Comment se rendre compte dans notre monde mécanisé dans tous les domaines des difficultés que les hommes et les chevaux de cette époque ont éprouvées à servir ces pièces ?
Si l'occasion ne se présente pas d'en voir une reconstitution à l'identique, d'en soulever la crosse, de la manœuvrer on ne peut pas se faire à l'idée des vicissitudes rencontrées à l'époque.
Je précise que notre obusier de 6 pouces (650 kg) est la pièce la moins lourde de l'artillerie française de l'époque.
La reconstitution d'uniformes et du matériel est un moyen de voir l'histoire de l'autre bout de la lorgnette : une longue colonne de voitures, de caissons, de canons enterrés jusqu'aux moyeux dans les boues de Pologne ou de Russie, " pas d'autoroutes ", des chemins transformés en fondrières. La boue liquide qui aspire les jambes jusqu'aux genoux. Les mains collantes qui se crispent sur les bricoles et les cordes.Sous les jurons et les coups de fouet, on tire, on pousse, le corps meurtri par l'effort. Comme une mécanique la troupe avance mètre après mètre 30 Km par jour et parfois plus.

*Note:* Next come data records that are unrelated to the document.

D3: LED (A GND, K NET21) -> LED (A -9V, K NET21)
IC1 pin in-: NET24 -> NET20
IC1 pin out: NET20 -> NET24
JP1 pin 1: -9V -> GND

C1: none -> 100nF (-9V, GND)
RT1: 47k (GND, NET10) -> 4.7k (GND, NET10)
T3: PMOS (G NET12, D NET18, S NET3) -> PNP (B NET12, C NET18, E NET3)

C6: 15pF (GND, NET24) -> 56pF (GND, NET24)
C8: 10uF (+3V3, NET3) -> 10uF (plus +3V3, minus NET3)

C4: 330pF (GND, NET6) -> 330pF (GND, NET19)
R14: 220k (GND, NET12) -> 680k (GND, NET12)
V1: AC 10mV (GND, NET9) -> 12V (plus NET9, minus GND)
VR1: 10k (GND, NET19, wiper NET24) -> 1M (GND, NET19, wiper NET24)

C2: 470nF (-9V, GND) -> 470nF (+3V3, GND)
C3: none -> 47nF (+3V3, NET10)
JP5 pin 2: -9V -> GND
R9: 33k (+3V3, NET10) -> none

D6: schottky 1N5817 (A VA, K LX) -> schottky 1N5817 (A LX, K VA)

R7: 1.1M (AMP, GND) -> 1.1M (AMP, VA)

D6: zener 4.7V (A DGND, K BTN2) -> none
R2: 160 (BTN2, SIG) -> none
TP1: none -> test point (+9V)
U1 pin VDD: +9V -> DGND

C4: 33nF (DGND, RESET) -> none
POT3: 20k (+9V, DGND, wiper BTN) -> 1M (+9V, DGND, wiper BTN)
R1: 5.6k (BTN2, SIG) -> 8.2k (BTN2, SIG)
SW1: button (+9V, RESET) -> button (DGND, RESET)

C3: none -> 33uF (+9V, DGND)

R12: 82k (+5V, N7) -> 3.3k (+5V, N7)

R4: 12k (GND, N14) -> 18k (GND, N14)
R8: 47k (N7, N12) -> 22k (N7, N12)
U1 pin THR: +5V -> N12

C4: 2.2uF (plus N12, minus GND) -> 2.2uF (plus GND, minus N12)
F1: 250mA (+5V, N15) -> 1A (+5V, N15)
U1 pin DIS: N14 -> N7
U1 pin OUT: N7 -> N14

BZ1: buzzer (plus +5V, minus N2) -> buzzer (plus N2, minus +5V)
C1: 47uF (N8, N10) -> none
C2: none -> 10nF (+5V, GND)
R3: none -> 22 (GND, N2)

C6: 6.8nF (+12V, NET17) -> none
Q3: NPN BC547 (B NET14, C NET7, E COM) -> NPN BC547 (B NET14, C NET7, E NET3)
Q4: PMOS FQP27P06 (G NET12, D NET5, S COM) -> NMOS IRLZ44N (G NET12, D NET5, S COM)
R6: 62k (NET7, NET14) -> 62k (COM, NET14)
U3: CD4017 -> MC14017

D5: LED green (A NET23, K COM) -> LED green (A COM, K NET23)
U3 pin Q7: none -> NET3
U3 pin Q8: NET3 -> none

" Mon estomac sonne le creux comme mon bidon " répond l'ancien à l'Empereur qui l'interpelle.
Voilà l'épopée vraie de nos grands-pères, pauvres bougres que la grande histoire gomme et efface.
Il faut que la reconstitution soit le support de la connaissance de la souffrance des hommes qui ont fait, par leur courage obligé, la gloire éphémère des peuples.